Рагу оказалось хоть куда, она была голодна, как волк, но желание узнать все, что могла рассказать матушка Малкольма, оказалось сильнее.
– В руку, да. У него до сих пор шрам остался. И такой измученный был, как будто ни капли жизни в нем не осталось. Спал – сколько же? – дня три, наверное, без просыпу. А потом болел. Все от грязной воды, которую потопом принесло, помяни мое слово. Как рагу? Может, еще картошки?
– Спасибо. Просто пальчики оближешь. Я вот одного не пойму: почему я ничего этого не знала? Сама я бы не вспомнила, так почему мне никто ничего не сказал?
– Хороший вопрос, милая. Я так думаю, поначалу все просто с ног сбивались, присматривая за тобой. Для колледжа это ведь целое дело. Место старое, замшелое, куча ученых – и никаких младенцев там никогда не было. Никто не знал, как это вышло, а Элис бы им ни за что не сказала. Что тебе Мал рассказал о том, как они привезли тебя в Иордан с лордом Азриэлом?

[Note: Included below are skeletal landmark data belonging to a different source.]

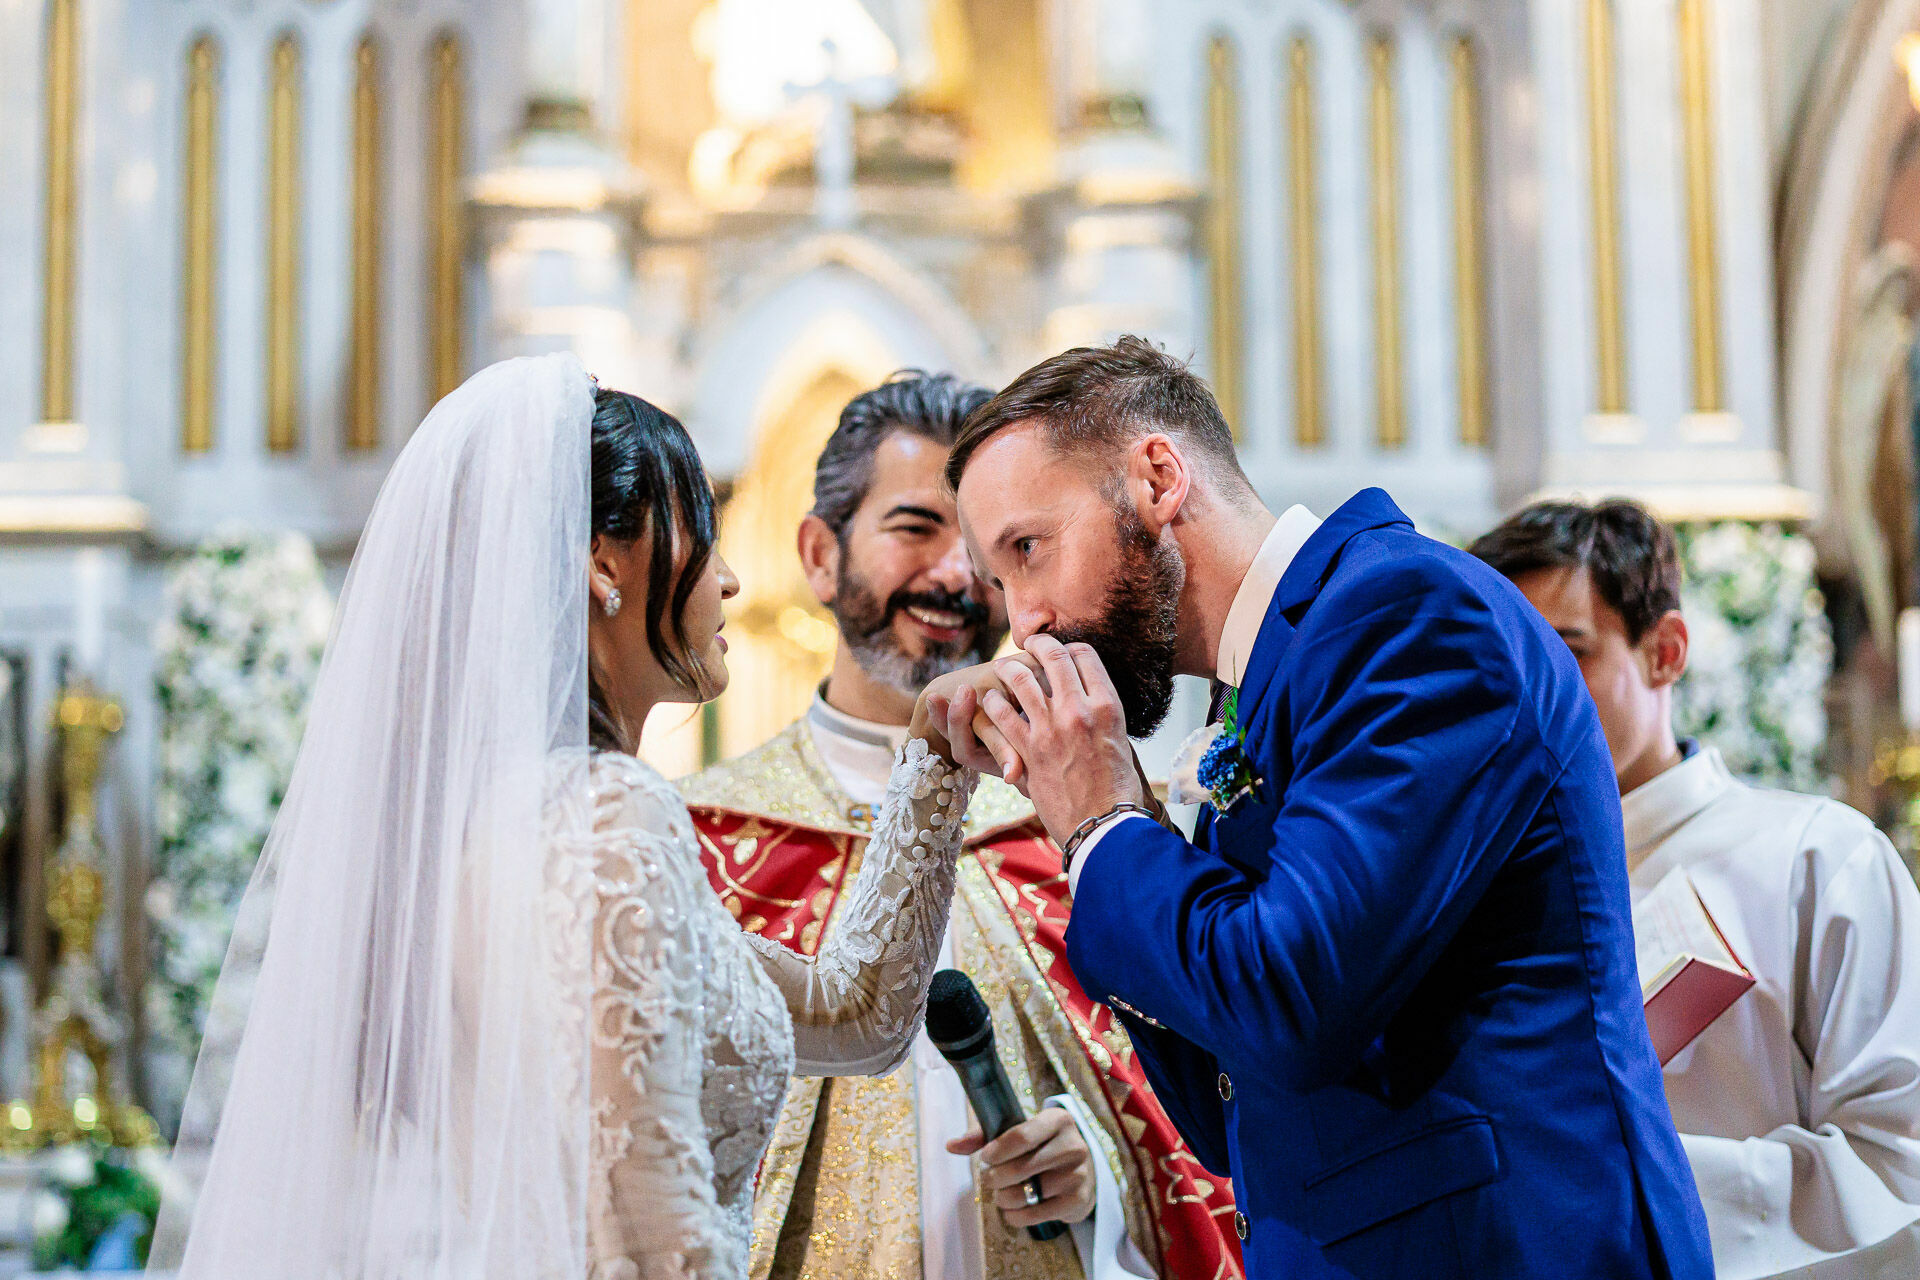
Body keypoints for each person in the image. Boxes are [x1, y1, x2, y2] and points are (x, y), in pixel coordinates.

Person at [150, 353, 1004, 1278]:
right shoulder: (609, 818)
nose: (730, 582)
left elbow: (859, 1018)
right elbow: (650, 1248)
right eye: (703, 535)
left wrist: (932, 757)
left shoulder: (513, 819)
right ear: (606, 560)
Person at [927, 336, 1714, 1279]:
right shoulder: (1258, 691)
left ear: (1159, 477)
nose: (1026, 620)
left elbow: (1288, 1007)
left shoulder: (1408, 616)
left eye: (1030, 549)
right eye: (1001, 583)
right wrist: (1116, 808)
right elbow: (1232, 1109)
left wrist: (1103, 827)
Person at [679, 372, 1241, 1280]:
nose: (954, 578)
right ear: (821, 554)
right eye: (913, 529)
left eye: (989, 555)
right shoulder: (709, 840)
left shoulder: (1087, 830)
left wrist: (1097, 1169)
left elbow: (1201, 1111)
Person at [1472, 498, 1920, 1279]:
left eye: (1566, 655)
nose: (1526, 699)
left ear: (1666, 651)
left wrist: (1613, 1191)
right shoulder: (1468, 897)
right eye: (1498, 666)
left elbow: (1899, 1160)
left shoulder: (1818, 856)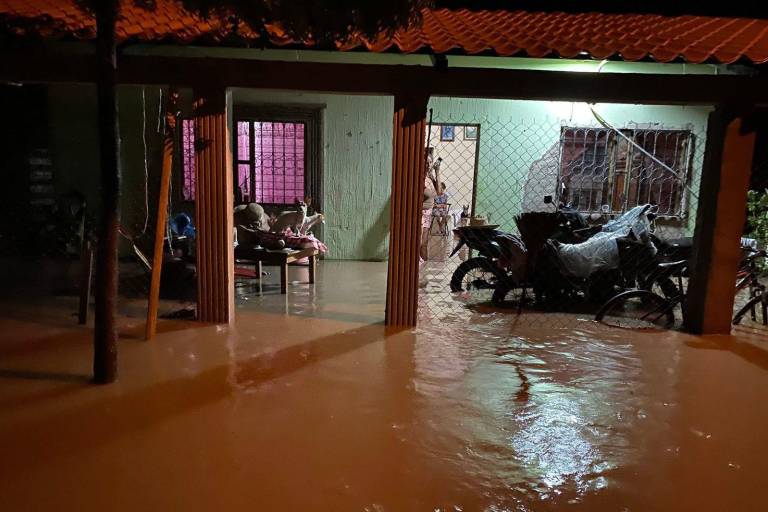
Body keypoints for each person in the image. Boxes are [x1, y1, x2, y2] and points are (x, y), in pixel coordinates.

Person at [421, 149, 443, 260]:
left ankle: (423, 266)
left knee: (424, 244)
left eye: (430, 162)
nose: (429, 165)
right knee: (421, 244)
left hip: (428, 214)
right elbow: (431, 193)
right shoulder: (419, 178)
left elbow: (439, 192)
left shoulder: (430, 177)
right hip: (420, 214)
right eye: (426, 162)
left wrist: (437, 172)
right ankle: (418, 266)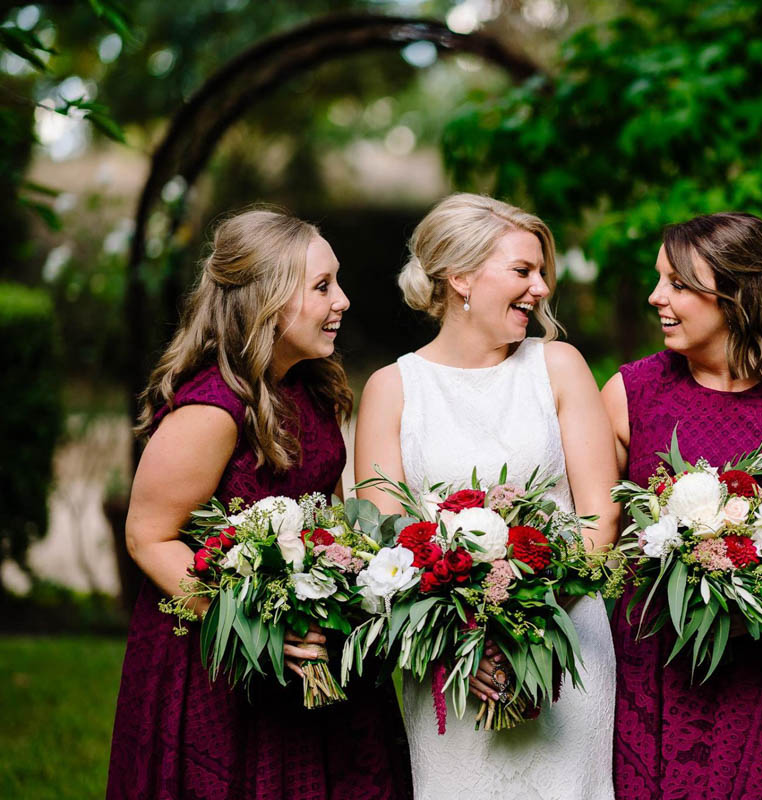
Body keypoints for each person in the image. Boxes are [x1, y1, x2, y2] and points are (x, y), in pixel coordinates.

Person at [107, 208, 411, 800]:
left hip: (317, 652)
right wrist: (255, 626)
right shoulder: (213, 411)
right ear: (265, 301)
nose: (343, 300)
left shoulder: (314, 390)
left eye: (338, 282)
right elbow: (148, 535)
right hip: (219, 667)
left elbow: (333, 524)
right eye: (322, 287)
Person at [354, 193, 620, 799]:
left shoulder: (559, 366)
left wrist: (525, 629)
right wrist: (467, 643)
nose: (543, 288)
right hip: (448, 664)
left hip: (565, 645)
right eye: (523, 271)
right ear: (461, 277)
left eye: (542, 271)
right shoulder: (393, 389)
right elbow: (385, 542)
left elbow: (598, 520)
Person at [601, 212, 762, 799]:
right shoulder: (630, 394)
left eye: (678, 284)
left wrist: (756, 592)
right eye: (660, 279)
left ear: (736, 295)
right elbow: (595, 532)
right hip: (656, 668)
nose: (655, 296)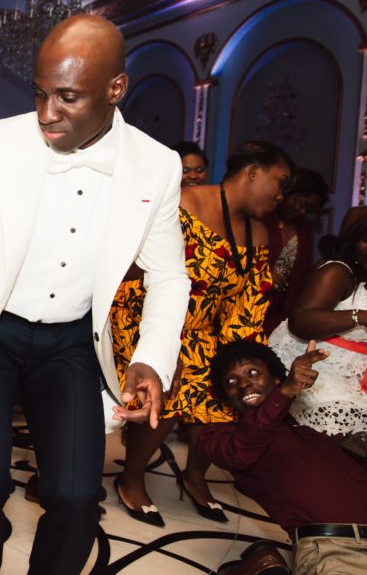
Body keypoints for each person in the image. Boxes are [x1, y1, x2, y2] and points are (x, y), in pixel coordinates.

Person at [0, 14, 191, 574]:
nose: (47, 113)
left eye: (68, 97)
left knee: (74, 498)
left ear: (116, 89)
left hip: (72, 343)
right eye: (41, 93)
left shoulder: (158, 166)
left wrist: (151, 358)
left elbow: (168, 275)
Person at [114, 141, 292, 527]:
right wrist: (167, 346)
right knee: (169, 383)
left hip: (206, 331)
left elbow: (248, 305)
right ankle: (131, 478)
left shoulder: (259, 233)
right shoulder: (185, 203)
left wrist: (239, 360)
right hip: (146, 316)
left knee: (224, 384)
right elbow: (145, 272)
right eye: (279, 182)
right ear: (252, 172)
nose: (281, 195)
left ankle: (194, 477)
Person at [200, 340, 367, 574]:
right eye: (231, 381)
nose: (244, 383)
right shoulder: (221, 436)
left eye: (253, 372)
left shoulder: (308, 433)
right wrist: (286, 391)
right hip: (335, 550)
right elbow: (238, 454)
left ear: (276, 378)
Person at [270, 210, 367, 447]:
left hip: (355, 369)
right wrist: (362, 317)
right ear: (355, 240)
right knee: (338, 414)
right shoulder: (338, 272)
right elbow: (301, 322)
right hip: (314, 359)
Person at [262, 167, 329, 334]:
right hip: (249, 300)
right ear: (289, 192)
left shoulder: (303, 227)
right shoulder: (262, 217)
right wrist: (263, 274)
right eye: (301, 204)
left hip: (279, 311)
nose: (302, 211)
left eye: (308, 210)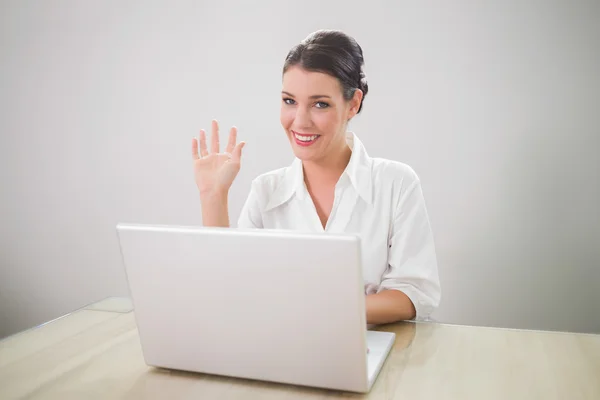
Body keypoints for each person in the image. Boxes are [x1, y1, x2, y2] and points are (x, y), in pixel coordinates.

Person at [191, 30, 441, 325]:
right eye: (289, 101)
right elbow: (231, 292)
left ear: (353, 104)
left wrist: (320, 310)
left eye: (320, 104)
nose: (300, 121)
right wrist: (213, 197)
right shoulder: (266, 191)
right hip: (284, 351)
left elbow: (413, 293)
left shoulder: (395, 183)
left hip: (375, 350)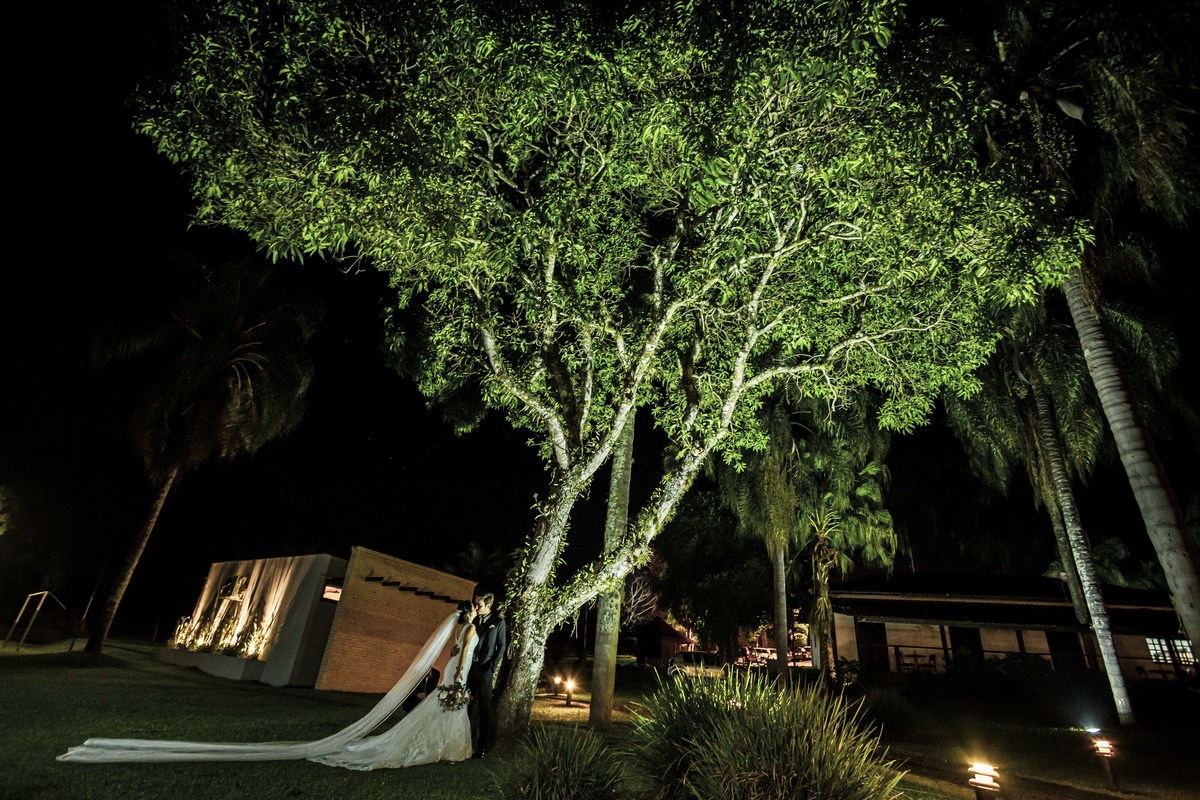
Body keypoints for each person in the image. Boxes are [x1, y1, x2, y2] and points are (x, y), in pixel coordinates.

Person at [58, 601, 479, 769]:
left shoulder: (463, 631)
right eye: (476, 606)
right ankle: (441, 751)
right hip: (455, 685)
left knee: (433, 723)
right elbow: (461, 661)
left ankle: (442, 749)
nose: (476, 610)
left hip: (454, 685)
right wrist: (459, 683)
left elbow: (458, 656)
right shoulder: (468, 633)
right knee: (434, 724)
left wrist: (458, 679)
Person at [467, 592, 506, 758]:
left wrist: (492, 666)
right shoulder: (474, 620)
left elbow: (502, 646)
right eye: (476, 604)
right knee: (467, 704)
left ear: (488, 606)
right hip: (471, 669)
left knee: (484, 708)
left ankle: (482, 746)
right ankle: (466, 740)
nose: (476, 607)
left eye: (480, 605)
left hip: (485, 670)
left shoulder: (498, 622)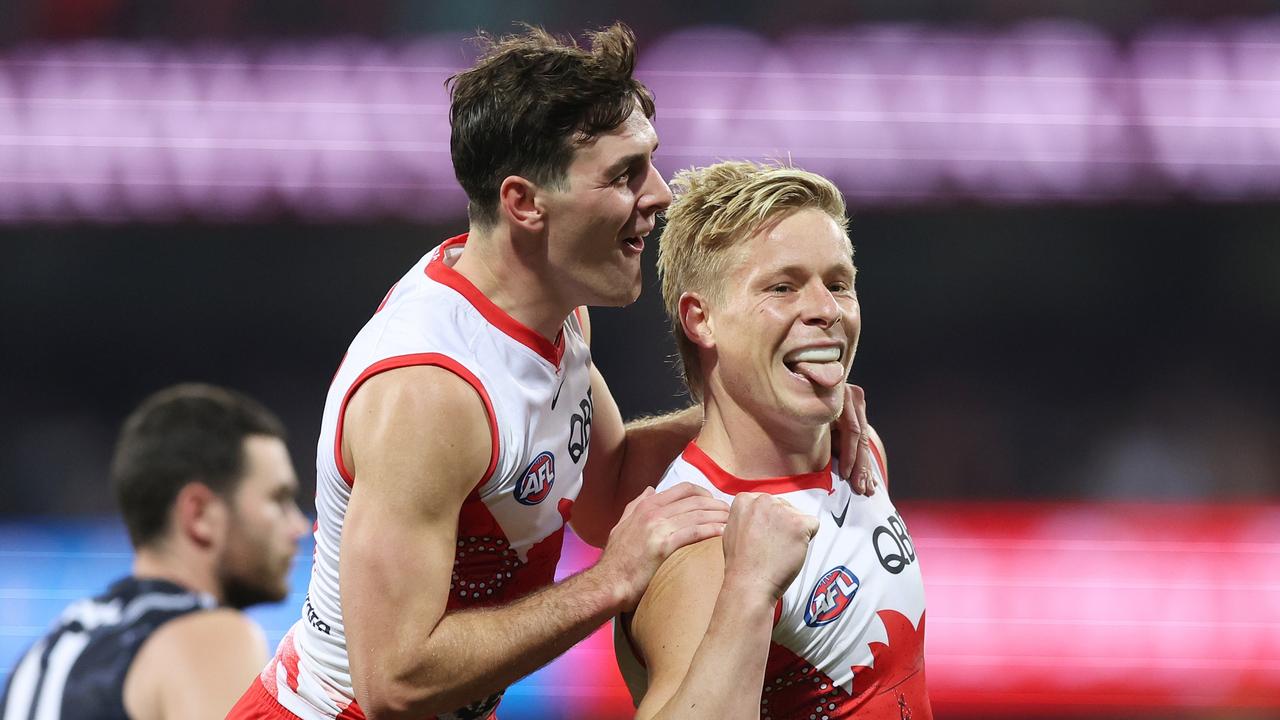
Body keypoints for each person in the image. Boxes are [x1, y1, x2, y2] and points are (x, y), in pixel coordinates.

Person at [229, 24, 875, 720]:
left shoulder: (553, 312)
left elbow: (608, 489)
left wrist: (777, 408)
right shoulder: (430, 392)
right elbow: (394, 682)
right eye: (624, 175)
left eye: (649, 164)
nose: (658, 195)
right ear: (524, 203)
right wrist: (610, 583)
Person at [616, 161, 932, 719]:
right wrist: (749, 591)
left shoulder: (858, 452)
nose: (826, 310)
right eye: (782, 287)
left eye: (838, 284)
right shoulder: (703, 549)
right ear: (702, 319)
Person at [0, 383, 309, 720]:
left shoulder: (38, 658)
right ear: (199, 514)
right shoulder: (210, 636)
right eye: (278, 500)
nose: (299, 526)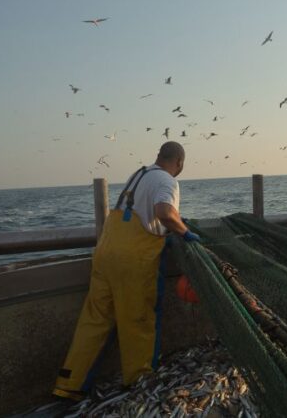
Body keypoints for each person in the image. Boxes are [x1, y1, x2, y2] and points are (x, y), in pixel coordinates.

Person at [53, 141, 200, 400]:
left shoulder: (139, 174)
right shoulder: (167, 180)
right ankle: (139, 383)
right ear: (179, 163)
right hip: (133, 261)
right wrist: (186, 232)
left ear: (158, 155)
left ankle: (68, 384)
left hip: (105, 253)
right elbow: (164, 212)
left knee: (95, 320)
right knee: (138, 320)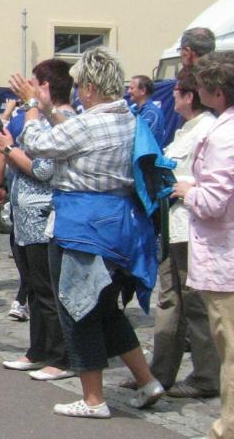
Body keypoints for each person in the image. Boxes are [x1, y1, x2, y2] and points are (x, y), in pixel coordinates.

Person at [16, 46, 164, 418]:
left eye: (82, 85)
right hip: (119, 224)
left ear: (91, 87)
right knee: (106, 310)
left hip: (82, 226)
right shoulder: (128, 118)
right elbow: (74, 136)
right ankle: (147, 381)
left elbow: (36, 145)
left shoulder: (89, 124)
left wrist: (32, 107)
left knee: (77, 308)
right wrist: (48, 109)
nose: (79, 91)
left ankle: (93, 399)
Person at [119, 73, 220, 399]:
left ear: (189, 96)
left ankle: (206, 376)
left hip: (190, 226)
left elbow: (204, 178)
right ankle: (159, 372)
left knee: (194, 303)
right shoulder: (187, 129)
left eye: (176, 92)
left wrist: (178, 183)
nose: (171, 97)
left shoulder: (207, 130)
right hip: (172, 224)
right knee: (169, 299)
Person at [0, 58, 75, 382]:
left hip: (42, 216)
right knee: (34, 289)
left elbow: (43, 169)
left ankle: (61, 357)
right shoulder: (41, 119)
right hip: (25, 217)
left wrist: (8, 148)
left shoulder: (63, 120)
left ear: (45, 87)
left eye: (32, 83)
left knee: (48, 291)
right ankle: (38, 350)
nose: (26, 90)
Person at [173, 52, 234, 439]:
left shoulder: (224, 135)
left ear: (217, 92)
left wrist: (188, 190)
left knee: (230, 351)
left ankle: (227, 437)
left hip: (225, 258)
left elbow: (213, 202)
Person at [128, 75, 166, 148]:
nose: (128, 91)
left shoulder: (153, 114)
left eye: (131, 88)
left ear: (143, 91)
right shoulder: (132, 109)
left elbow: (148, 144)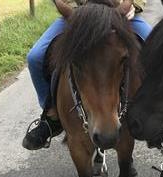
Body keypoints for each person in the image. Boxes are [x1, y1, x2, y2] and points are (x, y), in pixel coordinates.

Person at [22, 0, 152, 150]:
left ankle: (153, 113)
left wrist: (133, 5)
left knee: (155, 49)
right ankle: (51, 115)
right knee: (35, 57)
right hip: (80, 15)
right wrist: (74, 10)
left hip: (119, 13)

– Да я вообще об этом несколько часов назад узнала! До сих пор пытаюсь концы с концами свести. Элис я знала только как миссис Лонсдейл. Пока я была маленькая, она всегда была где-то рядом, следила, чтобы я была чистая, аккуратная и вела себя хорошо. Я думала… Ох, не знаю, что я думала. Наверное, что она просто всегда тут была.
– Господь всемогущий, да нет же. Я вот тебе скажу, как я об этом узнала. Старый магистр Иордана, доктор Карн, пригласил нас с Реджем. Наверное, полгода после потопа прошло. Мы понятия не имели, зачем ему понадобились, но приоделись и пришли как-то после обеда. Лето еще стояло, как сейчас помню. Он нас чаем угостил в саду и рассказал все как есть. Мал и Элис сделали, как собирались, и отвезли тебя к лорду Азриэлу – думали, ты у него будешь в безопасности. Я в жизни ничего более безумного не слышала и объяснила Малу, какой он был идиот… Хотя на самом деле я им очень гордилась и горжусь до сих пор. Только ему не говори. В общем, лорд Азриэл потребовал для тебя… это их право защиты.
– Убежище для ученых.
– Оно самое, от твоего имени. И сказал магистру, что ему придется сделать теперь из тебя ученого, чтобы ты имела полное право на защиту. А доктор Карн тогда посмотрел на Мала и Элис – едва не утонувших, грязных как черт, истощенных, в крови – и спросил: а с этими что делать? И лорд Азриэл ему сказал, береги, мол, как зеницу ока. И был таков.
Вот доктор Карн все и устроил. Договорился, чтобы Малкольм пошел в школу Рэдклиффа, и заплатил за его обучение, а потом принял студентом в Иордан. Элис была к образованию не слишком склонна, но голова у нее работала что надо. Умная девка, сообразительная. Магистр предложил ей место, вот так она и стала смотреть за тобой. Вышла за молодого Роджера Лонсдейла, плотника – славный был парень, порядочный. Погиб на стройке, несчастный случай. Овдовела, выходит, еще двадцати ей не исполнилось. Всего не знаю, что с ними случилось в ту проклятую поездку в Лондон на старом каноэ Малкольма. Сын мне и половины, небось, не рассказал, говорит, слишком, мол, было страшно, да только вернулись они с Элис крепкими друзьями. Не разлей вода стали, притом что он в школе учился.